Нас поражает именно последний вопрос, хотя он и вытекает из предыдущего. На что указывает синтез бога и козла в сатире? Должно же оно на что-то указывать, это единение бога и козла. Когда я гляжу на картины про сатиров у Рубенса или на тех сатиров, которые вечно кружат вокруг Силена на других рубенсовых полотнах, мне приходит в голову, что и Рубенс ставил вопрос весьма схожим образом. На что указывает синтез бога и козла в сатире? И кроме того, что есть такого в Силене, что так приближает его к сатиру? Он предводитель сатиров? Или их пленник?

Что, если Бог – это козел? Сообщит ли нам это что-то о жизни, какая она в действительности?

Ницше пишет об этом так: когда Силен наконец открывает царю Мидасу, что достойней всего для людей, то есть что наилучшее – вообще не рождаться, а второе по достоинству – поскорей умереть, он испускает раскатистый хохот. Силен хохочет, поскольку то наилучшее, о котором он говорит царю Мидасу, – на самом деле наихудшее. Он говорит царю Мидасу то, чего тот не желает слышать, именно когда царь думал, что сейчас услышит что-то невыразимо прекрасное. Такая вот жестокая шутка.

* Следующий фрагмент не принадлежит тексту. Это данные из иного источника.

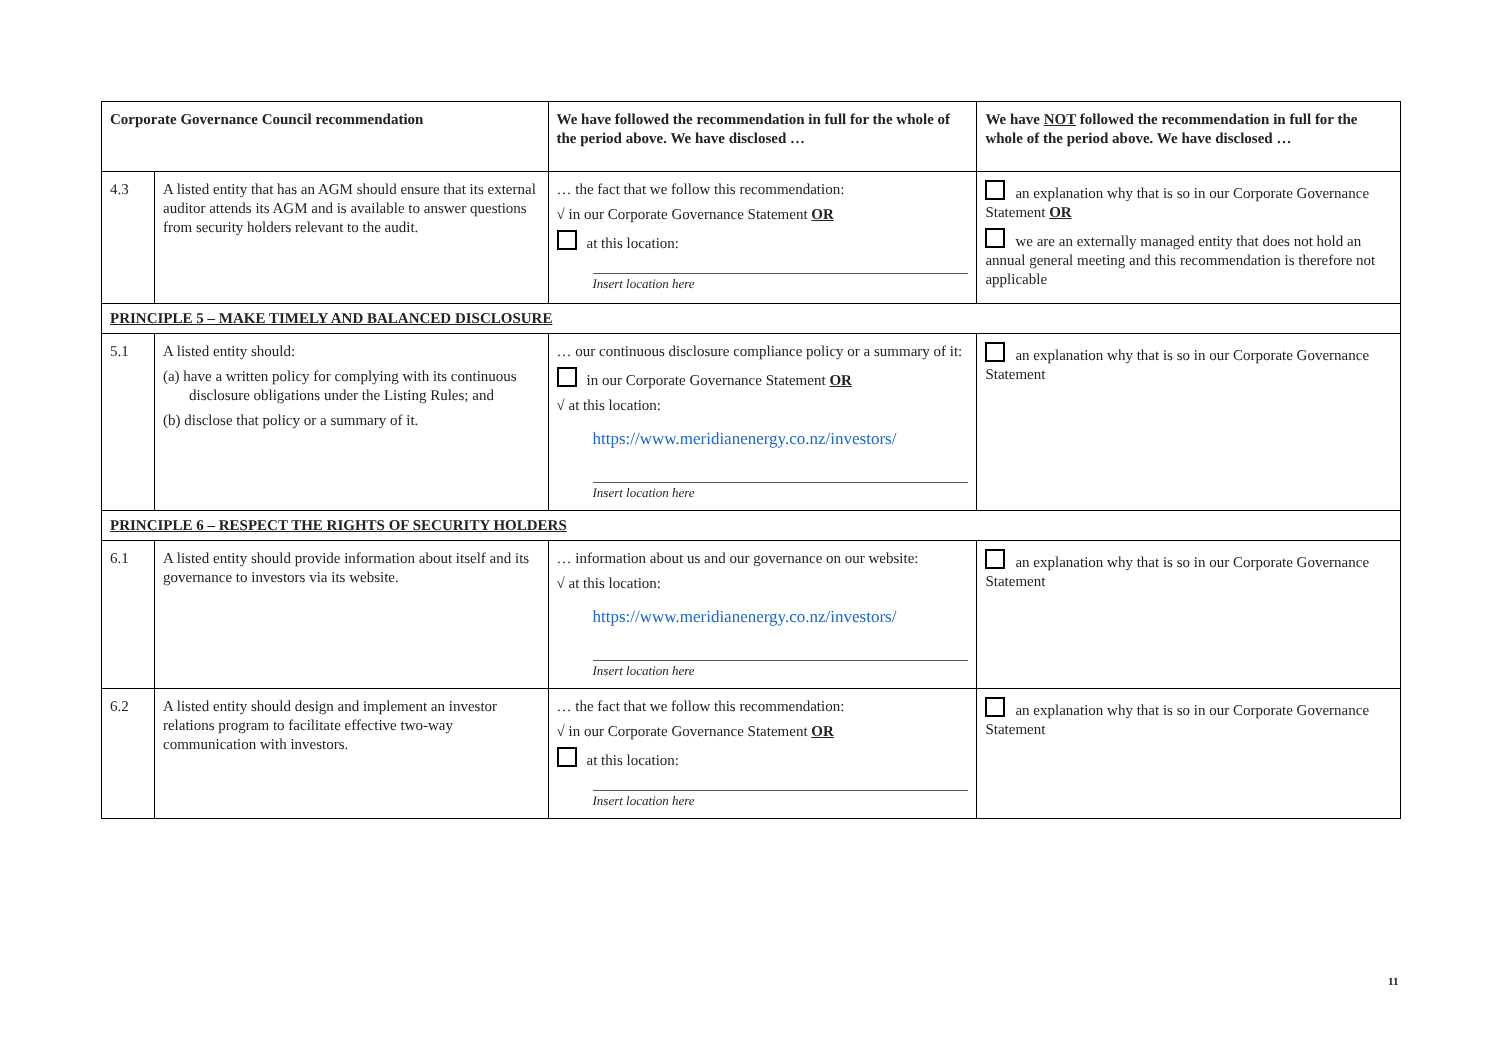| Corporate Governance Council recommendation | | We have followed the recommendation in full for the whole of the period above. We have disclosed … | We have NOT followed the recommendation in full for the whole of the period above. We have disclosed … |
| --- | --- | --- | --- |
| 4.3 | A listed entity that has an AGM should ensure that its external auditor attends its AGM and is available to answer questions from security holders relevant to the audit. | … the fact that we follow this recommendation: √ in our Corporate Governance Statement OR at this location: Insert location here | an explanation why that is so in our Corporate Governance Statement OR we are an externally managed entity that does not hold an annual general meeting and this recommendation is therefore not applicable |
| PRINCIPLE 5 – MAKE TIMELY AND BALANCED DISCLOSURE | | | |
| 5.1 | A listed entity should: (a) have a written policy for complying with its continuous disclosure obligations under the Listing Rules; and (b) disclose that policy or a summary of it. | … our continuous disclosure compliance policy or a summary of it: in our Corporate Governance Statement OR √ at this location: https://www.meridianenergy.co.nz/investors/ Insert location here | an explanation why that is so in our Corporate Governance Statement |
| PRINCIPLE 6 – RESPECT THE RIGHTS OF SECURITY HOLDERS | | | |
| 6.1 | A listed entity should provide information about itself and its governance to investors via its website. | … information about us and our governance on our website: √ at this location: https://www.meridianenergy.co.nz/investors/ Insert location here | an explanation why that is so in our Corporate Governance Statement |
| 6.2 | A listed entity should design and implement an investor relations program to facilitate effective two-way communication with investors. | … the fact that we follow this recommendation: √ in our Corporate Governance Statement OR at this location: Insert location here | an explanation why that is so in our Corporate Governance Statement |
11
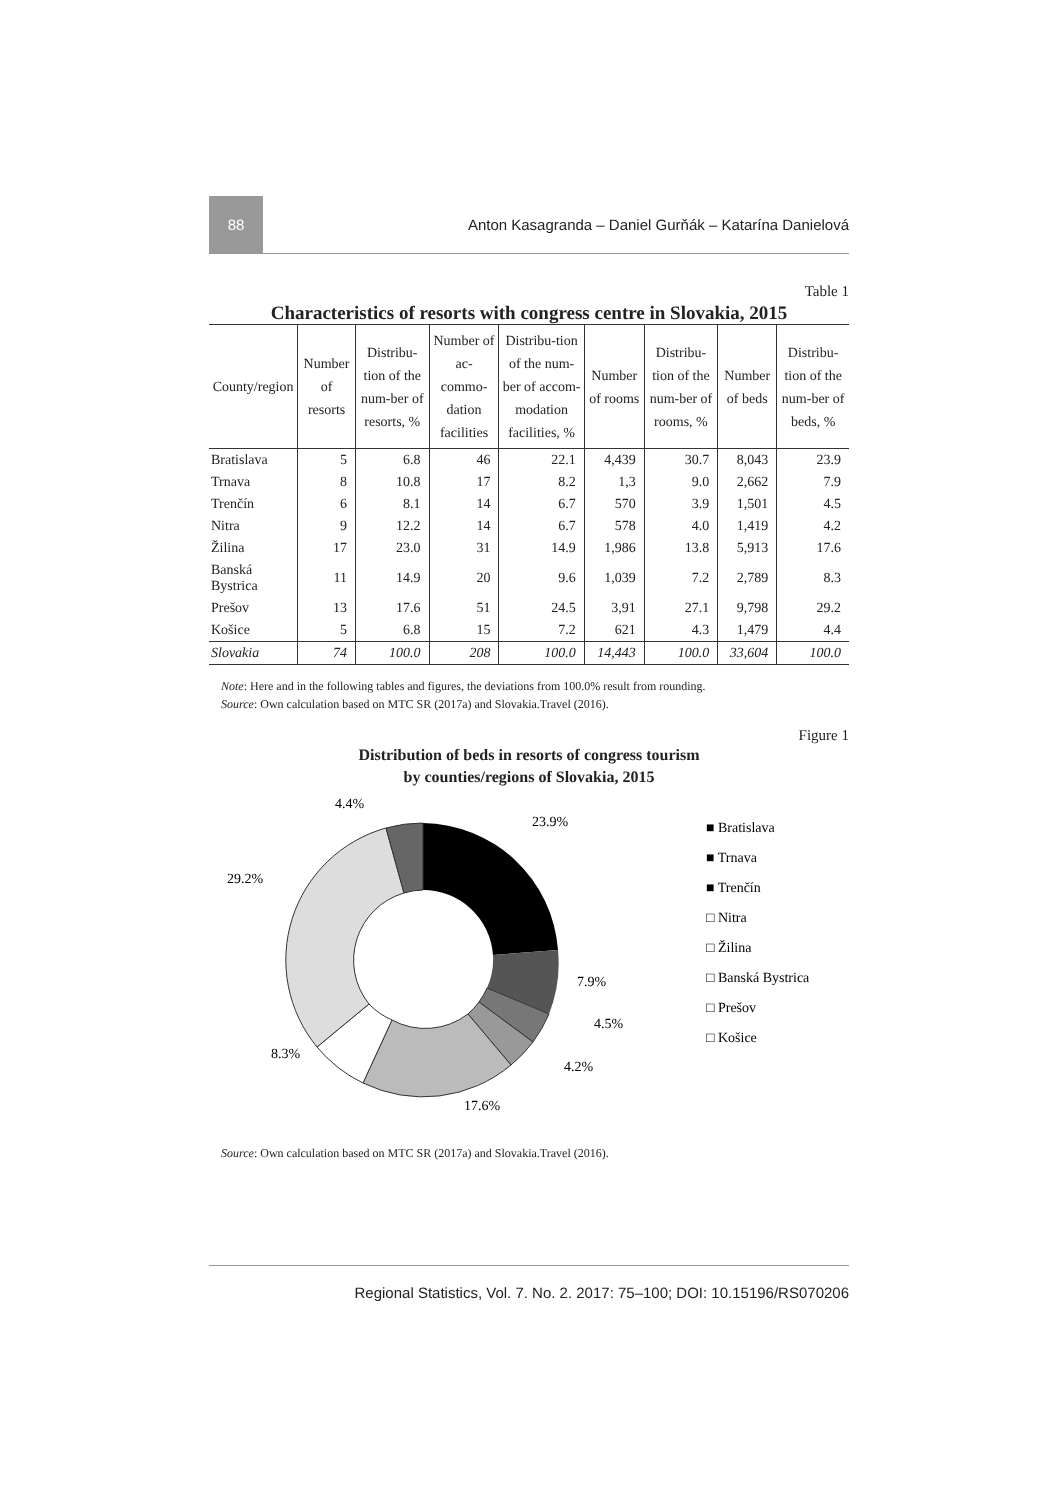88
Anton Kasagranda – Daniel Gurňák – Katarína Danielová
Table 1
Characteristics of resorts with congress centre in Slovakia, 2015
| County/region | Number of resorts | Distribu-tion of the num-ber of resorts, % | Number of ac-commo-dation facilities | Distribu-tion of the num-ber of accom-modation facilities, % | Number of rooms | Distribu-tion of the num-ber of rooms, % | Number of beds | Distribu-tion of the num-ber of beds, % |
| --- | --- | --- | --- | --- | --- | --- | --- | --- |
| Bratislava | 5 | 6.8 | 46 | 22.1 | 4,439 | 30.7 | 8,043 | 23.9 |
| Trnava | 8 | 10.8 | 17 | 8.2 | 1,3 | 9.0 | 2,662 | 7.9 |
| Trenčín | 6 | 8.1 | 14 | 6.7 | 570 | 3.9 | 1,501 | 4.5 |
| Nitra | 9 | 12.2 | 14 | 6.7 | 578 | 4.0 | 1,419 | 4.2 |
| Žilina | 17 | 23.0 | 31 | 14.9 | 1,986 | 13.8 | 5,913 | 17.6 |
| Banská Bystrica | 11 | 14.9 | 20 | 9.6 | 1,039 | 7.2 | 2,789 | 8.3 |
| Prešov | 13 | 17.6 | 51 | 24.5 | 3,91 | 27.1 | 9,798 | 29.2 |
| Košice | 5 | 6.8 | 15 | 7.2 | 621 | 4.3 | 1,479 | 4.4 |
| Slovakia | 74 | 100.0 | 208 | 100.0 | 14,443 | 100.0 | 33,604 | 100.0 |
Note: Here and in the following tables and figures, the deviations from 100.0% result from rounding.
Source: Own calculation based on MTC SR (2017a) and Slovakia.Travel (2016).
Figure 1
Distribution of beds in resorts of congress tourism
by counties/regions of Slovakia, 2015
23.9%
7.9%
4.5%
4.2%
17.6%
8.3%
29.2%
4.4%
■ Bratislava
■ Trnava
■ Trenčín
□ Nitra
□ Žilina
□ Banská Bystrica
□ Prešov
□ Košice
Source: Own calculation based on MTC SR (2017a) and Slovakia.Travel (2016).
Regional Statistics, Vol. 7. No. 2. 2017: 75–100; DOI: 10.15196/RS070206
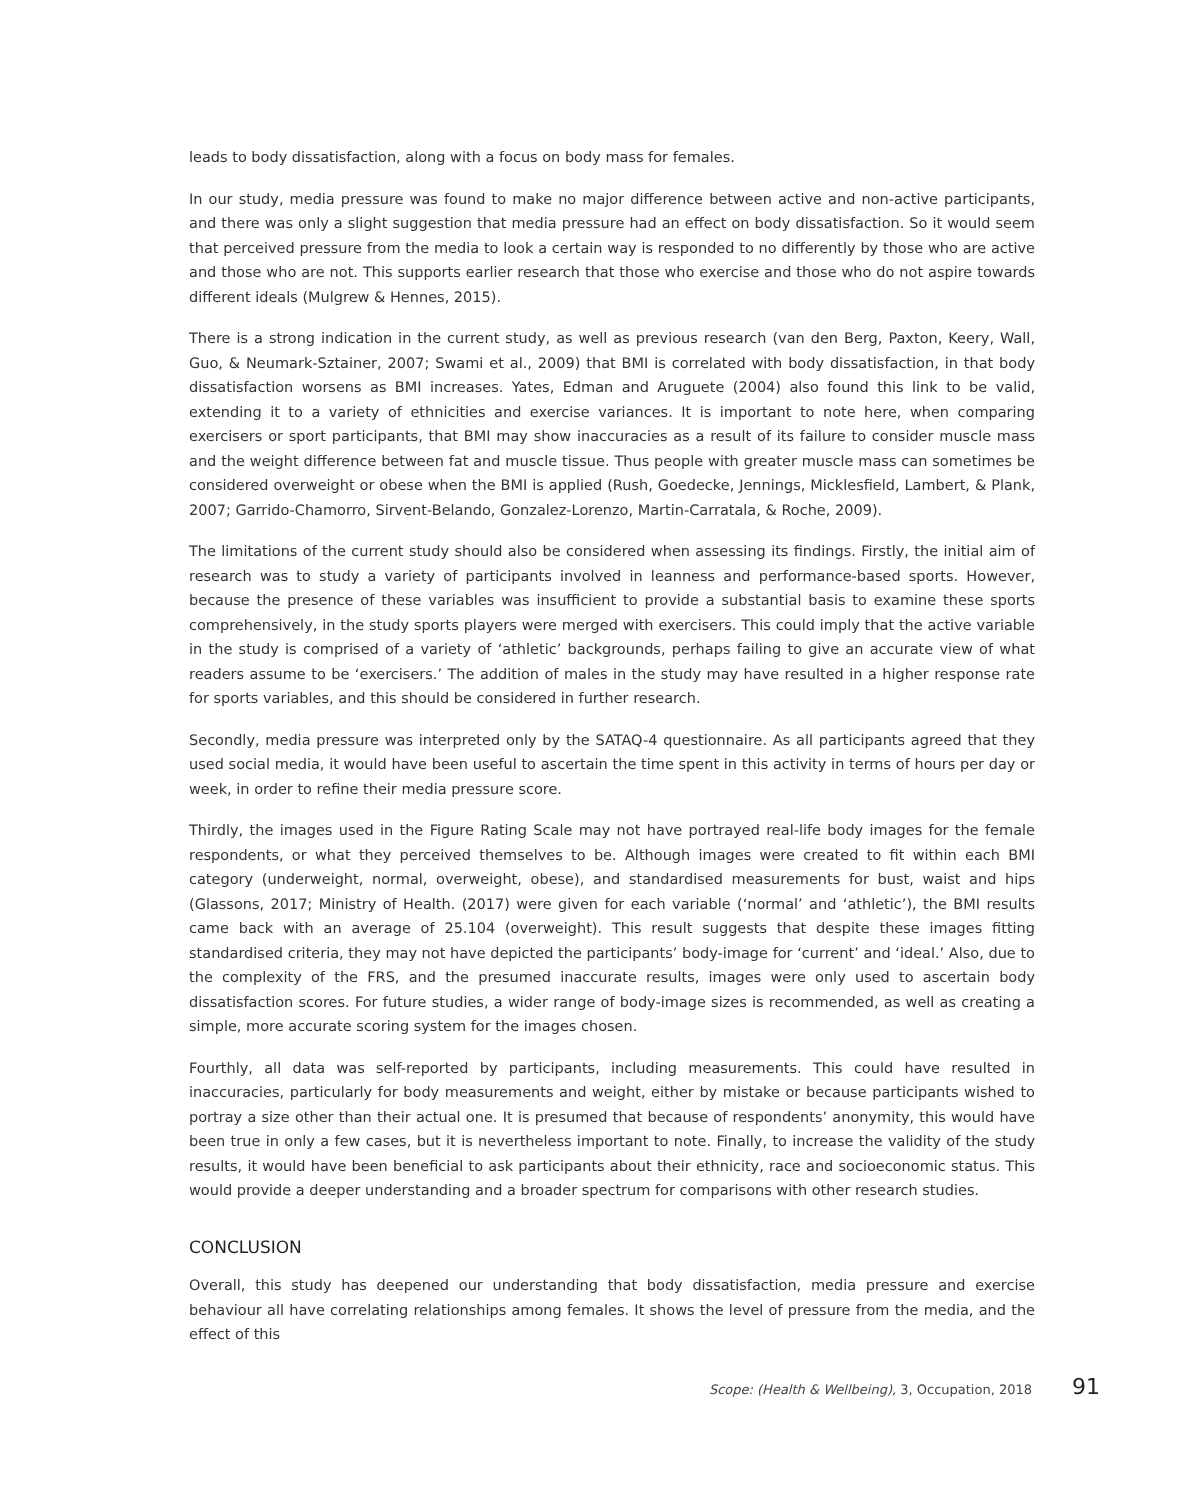leads to body dissatisfaction, along with a focus on body mass for females.
In our study, media pressure was found to make no major difference between active and non-active participants, and there was only a slight suggestion that media pressure had an effect on body dissatisfaction. So it would seem that perceived pressure from the media to look a certain way is responded to no differently by those who are active and those who are not. This supports earlier research that those who exercise and those who do not aspire towards different ideals (Mulgrew & Hennes, 2015).
There is a strong indication in the current study, as well as previous research (van den Berg, Paxton, Keery, Wall, Guo, & Neumark-Sztainer, 2007; Swami et al., 2009) that BMI is correlated with body dissatisfaction, in that body dissatisfaction worsens as BMI increases. Yates, Edman and Aruguete (2004) also found this link to be valid, extending it to a variety of ethnicities and exercise variances. It is important to note here, when comparing exercisers or sport participants, that BMI may show inaccuracies as a result of its failure to consider muscle mass and the weight difference between fat and muscle tissue. Thus people with greater muscle mass can sometimes be considered overweight or obese when the BMI is applied (Rush, Goedecke, Jennings, Micklesfield, Lambert, & Plank, 2007; Garrido-Chamorro, Sirvent-Belando, Gonzalez-Lorenzo, Martin-Carratala, & Roche, 2009).
The limitations of the current study should also be considered when assessing its findings. Firstly, the initial aim of research was to study a variety of participants involved in leanness and performance-based sports. However, because the presence of these variables was insufficient to provide a substantial basis to examine these sports comprehensively, in the study sports players were merged with exercisers. This could imply that the active variable in the study is comprised of a variety of ‘athletic’ backgrounds, perhaps failing to give an accurate view of what readers assume to be ‘exercisers.’ The addition of males in the study may have resulted in a higher response rate for sports variables, and this should be considered in further research.
Secondly, media pressure was interpreted only by the SATAQ-4 questionnaire. As all participants agreed that they used social media, it would have been useful to ascertain the time spent in this activity in terms of hours per day or week, in order to refine their media pressure score.
Thirdly, the images used in the Figure Rating Scale may not have portrayed real-life body images for the female respondents, or what they perceived themselves to be. Although images were created to fit within each BMI category (underweight, normal, overweight, obese), and standardised measurements for bust, waist and hips (Glassons, 2017; Ministry of Health. (2017) were given for each variable (‘normal’ and ‘athletic’), the BMI results came back with an average of 25.104 (overweight). This result suggests that despite these images fitting standardised criteria, they may not have depicted the participants’ body-image for ‘current’ and ‘ideal.’ Also, due to the complexity of the FRS, and the presumed inaccurate results, images were only used to ascertain body dissatisfaction scores. For future studies, a wider range of body-image sizes is recommended, as well as creating a simple, more accurate scoring system for the images chosen.
Fourthly, all data was self-reported by participants, including measurements. This could have resulted in inaccuracies, particularly for body measurements and weight, either by mistake or because participants wished to portray a size other than their actual one. It is presumed that because of respondents’ anonymity, this would have been true in only a few cases, but it is nevertheless important to note. Finally, to increase the validity of the study results, it would have been beneficial to ask participants about their ethnicity, race and socioeconomic status. This would provide a deeper understanding and a broader spectrum for comparisons with other research studies.
CONCLUSION
Overall, this study has deepened our understanding that body dissatisfaction, media pressure and exercise behaviour all have correlating relationships among females. It shows the level of pressure from the media, and the effect of this
Scope: (Health & Wellbeing), 3, Occupation, 2018 91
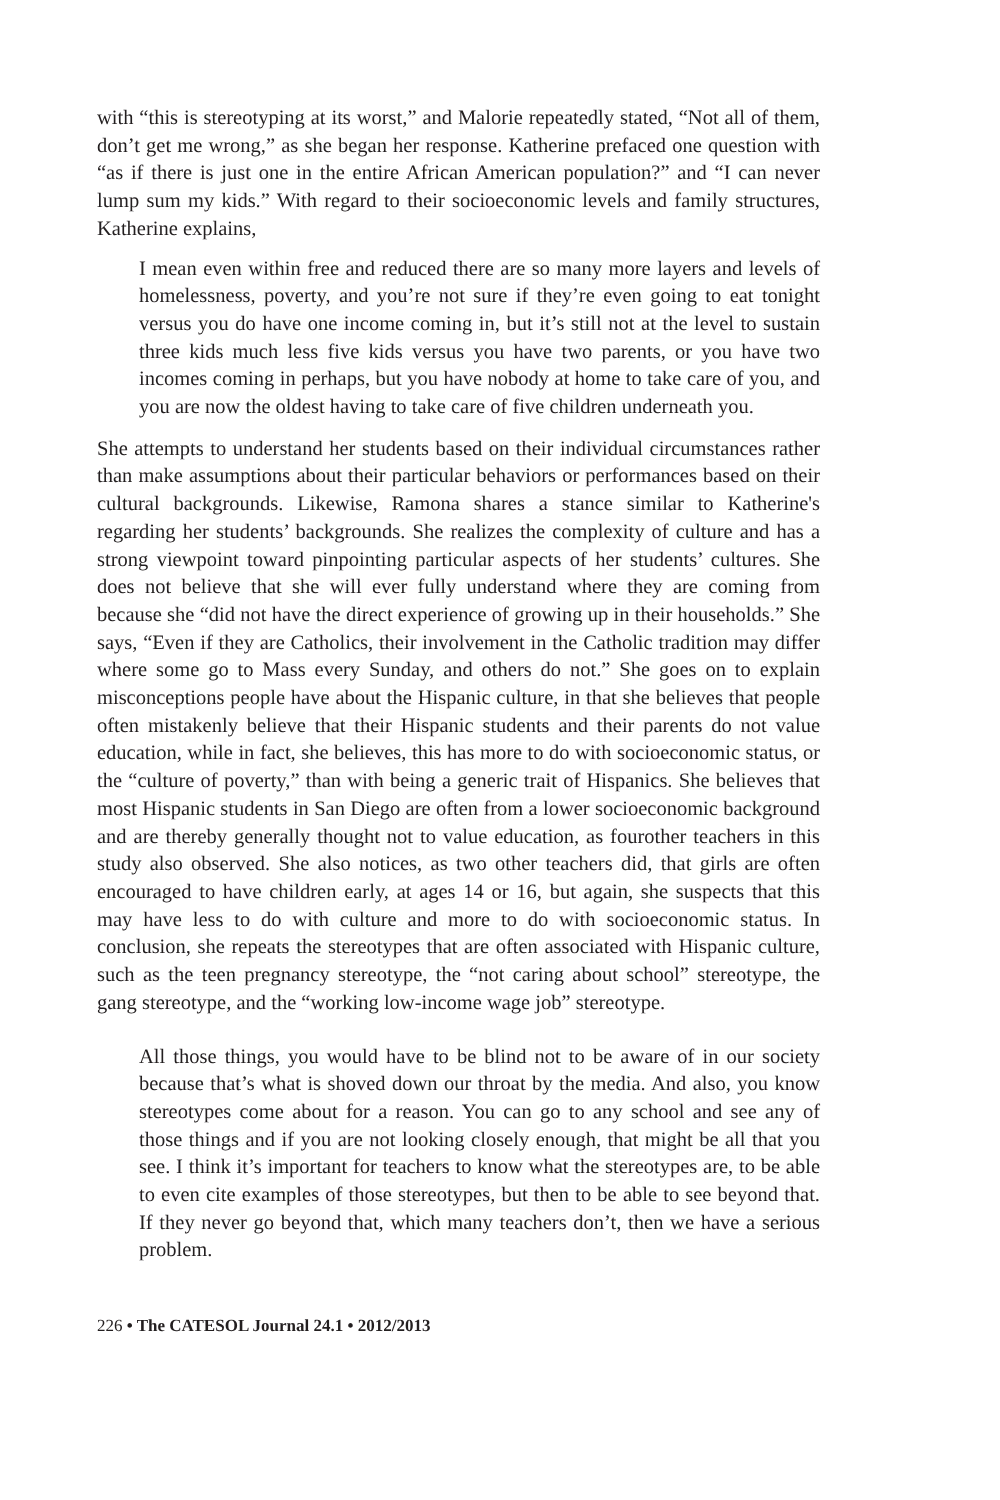with “this is stereotyping at its worst,” and Malorie repeatedly stated, “Not all of them, don’t get me wrong,” as she began her response. Katherine prefaced one question with “as if there is just one in the entire African American population?” and “I can never lump sum my kids.” With regard to their socioeconomic levels and family structures, Katherine explains,
I mean even within free and reduced there are so many more layers and levels of homelessness, poverty, and you’re not sure if they’re even going to eat tonight versus you do have one income coming in, but it’s still not at the level to sustain three kids much less five kids versus you have two parents, or you have two incomes coming in perhaps, but you have nobody at home to take care of you, and you are now the oldest having to take care of five children underneath you.
She attempts to understand her students based on their individual circumstances rather than make assumptions about their particular behaviors or performances based on their cultural backgrounds. Likewise, Ramona shares a stance similar to Katherine's regarding her students’ backgrounds. She realizes the complexity of culture and has a strong viewpoint toward pinpointing particular aspects of her students’ cultures. She does not believe that she will ever fully understand where they are coming from because she “did not have the direct experience of growing up in their households.” She says, “Even if they are Catholics, their involvement in the Catholic tradition may differ where some go to Mass every Sunday, and others do not.” She goes on to explain misconceptions people have about the Hispanic culture, in that she believes that people often mistakenly believe that their Hispanic students and their parents do not value education, while in fact, she believes, this has more to do with socioeconomic status, or the “culture of poverty,” than with being a generic trait of Hispanics. She believes that most Hispanic students in San Diego are often from a lower socioeconomic background and are thereby generally thought not to value education, as fourother teachers in this study also observed. She also notices, as two other teachers did, that girls are often encouraged to have children early, at ages 14 or 16, but again, she suspects that this may have less to do with culture and more to do with socioeconomic status. In conclusion, she repeats the stereotypes that are often associated with Hispanic culture, such as the teen pregnancy stereotype, the “not caring about school” stereotype, the gang stereotype, and the “working low-income wage job” stereotype.
All those things, you would have to be blind not to be aware of in our society because that’s what is shoved down our throat by the media. And also, you know stereotypes come about for a reason. You can go to any school and see any of those things and if you are not looking closely enough, that might be all that you see. I think it’s important for teachers to know what the stereotypes are, to be able to even cite examples of those stereotypes, but then to be able to see beyond that. If they never go beyond that, which many teachers don’t, then we have a serious problem.
226 • The CATESOL Journal 24.1 • 2012/2013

«Злополучный однодневный род, дети случая и нужды», – говорит Силен царю Мидасу – ну, по крайней мере так пересказывает историю Ницше.

«Зачем вынуждаешь ты меня сказать тебе то, что полезнее было бы тебе не слышать?» – говорит Силен.

Силен хохочет, зная, что ожидания царя Мидаса будут фатально обмануты. Царь Мидас предполагает, что наилучшее для человека будет само по себе чем-то хорошим. Он не готов вместить ту идею, что наилучшее может быть ужасающим. Он не давал себе, царю Мидасу, хорошенько осмыслить возможность, что человек – это убогое создание. Он не позволял себе поразмышлять над идеей, что понятие «благого» неприложимо к тому, как проживается жизнь. Но если все именно так, если жизнь нельзя описать как что-то хорошее – то, может быть, ее не должно быть вовсе, может, покончить с этим состоянием даже зачлось бы в добродетель. Вот такое вот говорит Силен царю Мидасу по рассказу Ницше. Он являет царю Мидасу глубочайший пессимизм из возможных.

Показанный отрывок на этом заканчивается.